Folha de S. Paulo


'Se eu fosse psicanalista, faria um curso de moda', escreve Gloria Kalil

Se eu fosse psicanalista, faria um curso de moda. Nada é tão revelador de uma personalidade quanto a roupa que a pessoa escolhe para vestir e se deixar ver, naquela hora, naquele dia.

Quem presta atenção na moda e tem algum conhecimento de seus códigos percebe, num piscar de olhos, o grupo a que a pessoa pertence (ou a que pretende pertencer), a relação dela com a idade que tem (ou que quer aparentar), o clima que ela quer passar: sexy, esportiva, discreta, clássica, desencanada, moderna.

Eu sei, de bater o olho em qualquer homem ou mulher, tudo o que eles pensaram ao escolher aquela roupa - e não outra. É bom que se diga que não sou nenhuma bruxa, tenho zero grau de mediunidade; essa minha percepção do recado que a roupa dá está na própria roupa; todas elas têm um significado e dizem muito sobre você.

Não conheço ninguém, mas ninguém mesmo, que abra o armário de manhã e tire dele a primeira peça que as mãos alcançarem. Nada disso. A pessoa faz um cálculo rápido, e quase que inconsciente, do seu dia: levo as crianças no colégio, depois vou para o escritório, almoço com fulano e de noite, antes de ir para casa, passo no bota-fora de sicrano.

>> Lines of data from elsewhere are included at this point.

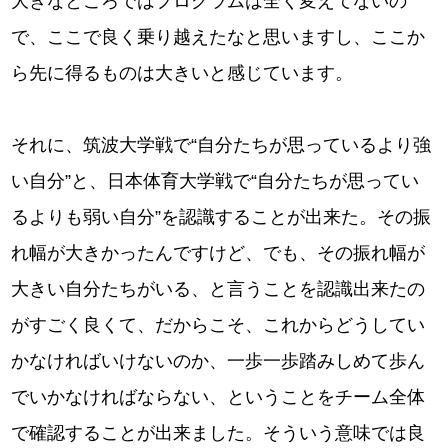
大きなところではプログラムは全く変えてないの
で、ここで良く乗り越えたなと思いますし、ここか
ら先に得るものは大きいと感じています。
それに、筑波大学戦で“自分たちが思っているより強
い自分”と、日本体育大学戦で“自分たちが思ってい
るよりも弱い自分”を認識することが出来た。その振
れ幅が大きかったんですけど、でも、その振れ幅が
大きい自分たちがいる、と言うことを認識出来たの
がすごく良くて、だからこそ、これからどうしてい
かなければいけないのか、一歩一歩踏みしめて歩ん
でいかなければならない、ということをチーム全体
で確認することが出来ました。そういう意味では良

Aí sim, ela pega a roupa que vai mostrar ao mundo o modo como ela quer ser vista e avaliada naquele dia.

A maioria das pessoas acha que a moda é uma indústria que dita tendências e fabrica roupas. A graça da moda, pelo menos para mim, não é essa. Moda é um espelho de comportamentos pessoais, regionais e nacionais. Por isso, é tão variada e tão atraente.

Até os anos 1950, a moda era extremamente formal e ditatorial. Vinha de cima para baixo e ficava claro que ou você obedecia, ou você não pertencia a essa classe social dominante e informada. Era uma moda de exclusão, uma moda que representava classes.

Dos anos 1960 aos 1980, a moda descobriu o jovem e a informalidade. Foram duas décadas de revoluções de comportamentos políticos e sociais. O mundo se dividiu em direita e esquerda, cultura e contracultura, formalidade e informalidade. A moda representava essas duas posições.

A partir de 1990, com a queda do muro de Berlim, a globalização e a informática, o mundo se aproximou e a moda se pulverizou. Deixou de ser uma moda para poucos, para só duas possibilidades de expressão, para começar a representar individualidades, personalidades. Hoje, ela revela o estilo pessoal de cada um. Roupa passou a ser a maior bandeira que alguém pode dar sobre si.

Por isso, recomendo um cursinho de moda rápido para "psis" em geral, para sociólogos, professores, educadores. Nada dá mais pistas sobre um indivíduo, um povo ou uma cultura do que a roupa que elas usam.

Gloria Kalil é jornalista, empresária, consultora de moda e comanda o site Chic.